We discussed chemotherapy, and my husband and I decided to proceed with that treatment, immediately. On the up side, Stella is strong, she has progressed steadily and isn’t otherwise ill. We’ve come this far. We cannot stop now – if there is a chance of prolonging an improved quality of life. On the down side…just as for everyone else, we have no idea how Stella will react to the Carboplatin. Throughout this journey with Stella, it has been our goal to make her life as comfortable and love-filled as possible. Any threat to that is unacceptable, unless no other more human choice exists.
In preparation for her first chemotherapy infusion, the oncologist suggested that we do an ultrasound of Stella’s belly. Surprisingly, through all the treatments and scans, both locally and at UC Davis, no one had ever thought to do an abdominal ultrasound.
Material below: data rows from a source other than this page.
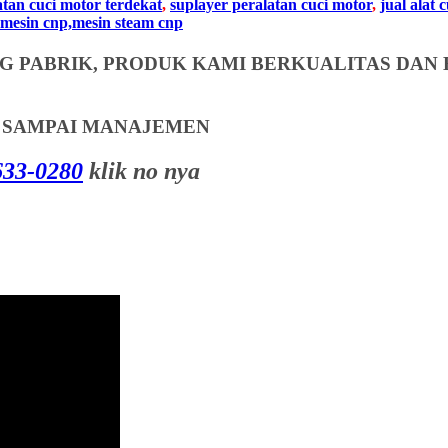
atan cuci motor terdekat
,
suplayer peralatan cuci motor
,
jual alat 
mesin cnp,mesin steam cnp
 PABRIK, PRODUK KAMI BERKUALITAS DAN 
T SAMPAI MANAJEMEN
33-0280
klik no nya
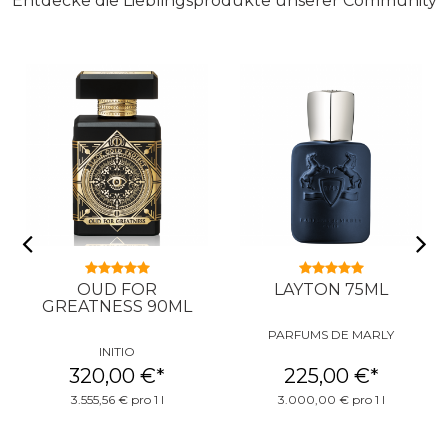
Entdecke die Lieblingsprodukte unserer Community
OUD FOR
LAYTON 75ML
GREATNESS 90ML
PARFUMS DE MARLY
INITIO
320,00 €
*
225,00 €
*
3.555,56 € pro 1 l
3.000,00 € pro 1 l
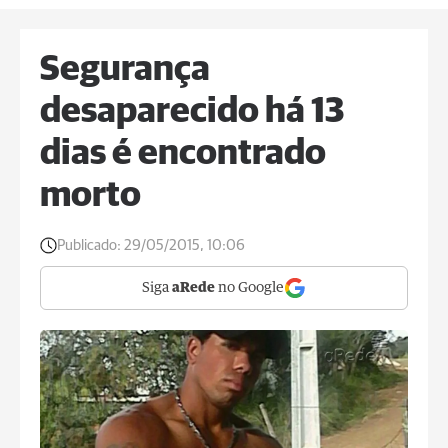
Segurança
desaparecido há 13
dias é encontrado
morto
Publicado:
29/05/2015, 10:06
Siga
aRede
no Google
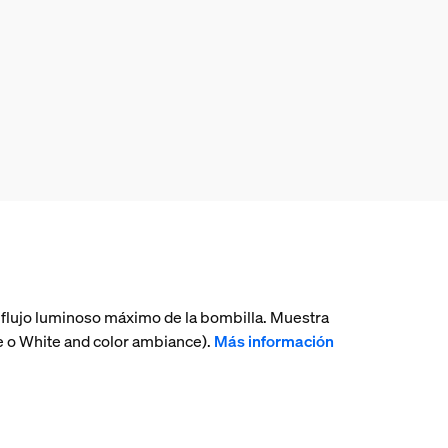
flujo luminoso máximo de la bombilla. Muestra
ce o White and color ambiance).
Más información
To date, there has been no, visible, indicator of metastasis and the biopsy of the lymph nodes in her amputated leg showed no evidence of metastatic disease. This step was precautionary. On the up side…it confirms her health. On the down side…it shows evidence of metastasis that was otherwise undetected.
Unfortunately, Stella’s abdominal scan showed a relatively large mass in her spleen. The oncologist advised that we biopsy the mass to determine whether it was, on the upside…benign, or on the down side…a cancerous spleneic tumor. She did specify that, more than likely, if it was a cancerous tumor it wasn’t evidence of metastatic disease; however, there would be no point in proceeding with chemotherapy if Stella was suffering spleneic cancer.
The biopsy was performed that afternoon (Wednesday, September 16th). On Thursday, we learned that the mass was benign and that Stella is good to go, to begin chemotherapy on Monday, September 21st! BIG up side!
So, we are bracing ourselves for what is to come…hoping for the up side…no side effects, but preparing for the down side…a few, hopefully manageable, ones. We are watching our sweet Stella very intently right now. In the morning and afternoon she seems so alive and joyous, but in the evening, so uncomfortable, so anxious and upset. We talked as a family, and have agreed that we move forward as long as she shows a will to gain strength and stay with us. Any feedback on this experience – the ups and downs – is greatly appreciated.
As is much luck and love for tomorrow’s first chemotherapy infusion. We are, on the down side…scared and worried, but on the up side…holding faith that Stella’s strength and resilience will carry her (and us) through.